Input array, specified as a numeric array, logical array, categorical array, or cell array of strings.

If `A` contains missing values, the corresponding element of `B` is `<undefined>`. Missing values are `NaN` for numeric arrays, the empty string (`''`) for cell arrays of strings, and `<undefined>` for categorical arrays. `B` does not have a category for undefined values. To create an explicit category for missing or undefined values, you must include the desired category name in `catnames`, and `NaN`, the empty string, or `<undefined>` in `valueset`.

In addition to an array, `A` can be an object with the following class methods:

• `unique`

• `eq`

### `valueset` — Values to define categories`unique(A)` (default) | vector of unique values

Values to define categories, specified as a vector of unique values. The data type of `valueset` and the data type of `A` must be the same.

### `catnames` — Category namescell array of strings

Category names, specified as a cell array of strings. If you do not specify the `catnames` input argument, `categorical` uses the values in `valueset` as category names.

To merge multiple distinct values in `A` into a single category in `B`, include duplicate names corresponding to those values.

### Name-Value Pair Arguments

Specify optional comma-separated pairs of `Name,Value` arguments. `Name` is the argument name and `Value` is the corresponding value. `Name` must appear inside single quotes (`' '`). You can specify several name and value pair arguments in any order as `Name1,Value1,...,NameN,ValueN`.

Example: `'Ordinal',true` specifies that the categories have a mathematical ordering

### `'Ordinal'` — Mathematical ordering indicator`false` (default) | `true` | `0` | `1`

Mathematical ordering indicator, specified as the comma-separated pair consisting of `'Ordinal'` and either `false`, `true`, `0`, or `1`.

 `false` `categorical` creates a categorical array that is not ordinal. This is the default behavior.The categories of `B` have no mathematical ordering. Therefore, you can only compare the values in `B` for equality. `true` `categorical` creates an ordinal categorical array.The categories of `B` have a mathematical ordering, such that the first category specified is the smallest and the last category is the largest. You can compare the values in `B` using relational operators, such as less than and greater than, in addition to comparing the values for equality.

### `'Protected'` — Category protection indicator`false` | `true` | `0` | `1`

Category protection indicator specified as the comma-separated pair consisting of `'Protected'` and either `false`, `true`, `0`, or `1`. The categories of ordinal categorical arrays are always protected. The default value is `true` when you specify `'Ordinal',true` and false otherwise.

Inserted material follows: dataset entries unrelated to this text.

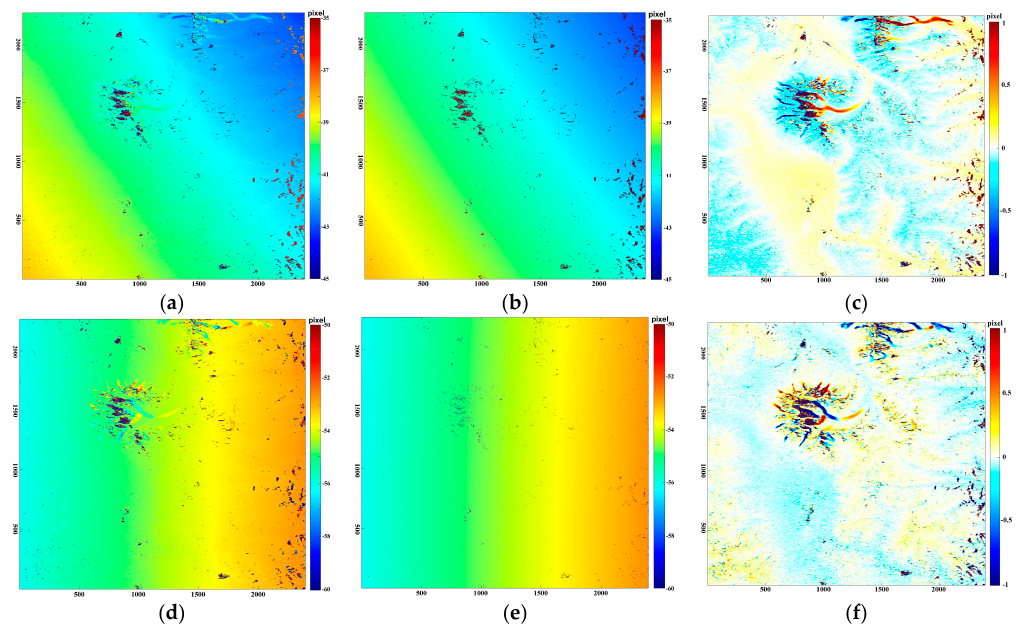
Figure 3. The RANSAC-based global deformation estimation and compensation: ( a , d ) are the initial offset distributions in the range and azimuth directions; ( b , e ) are the global deformations corresponding to the orbit and sensor attitude in both directions; and ( c , f ) are the offset fields with the global deformation removed.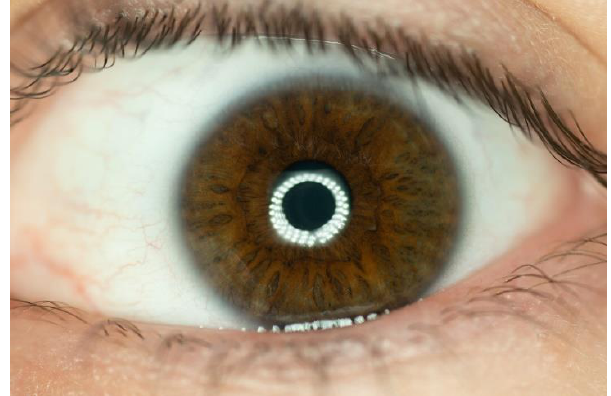
Fig. 4: Detailed image of iris.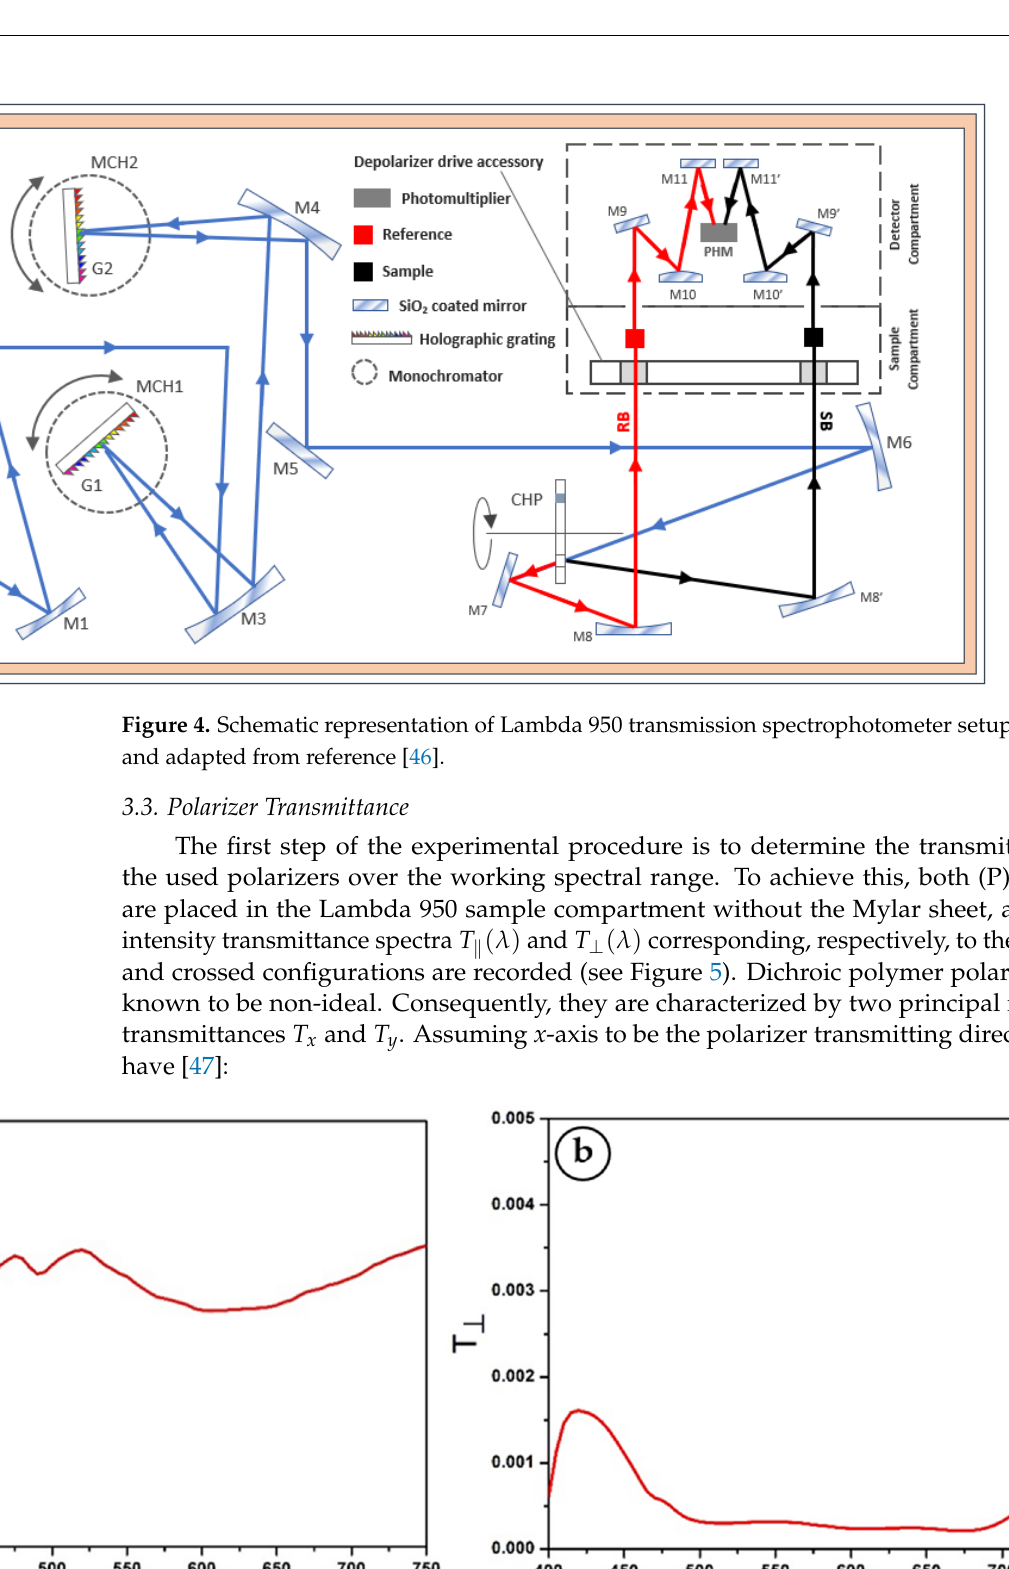
Figure 5. Polarizer and analyzer transmittance spectra for both parallel ( a ) and crossed ( b ) configu- rations.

 `false` When you assign new values to `B`, the categories update automatically. Therefore, you can combine (nonordinal) categorical arrays that have different categories. The categories can update accordingly to include the categories from both arrays. `true` When you assign new values to `B`, the values must belong to one of the existing categories. Therefore, you can only combine arrays that have the same categories. To add new categories to `B`, you must use the function `addcats`.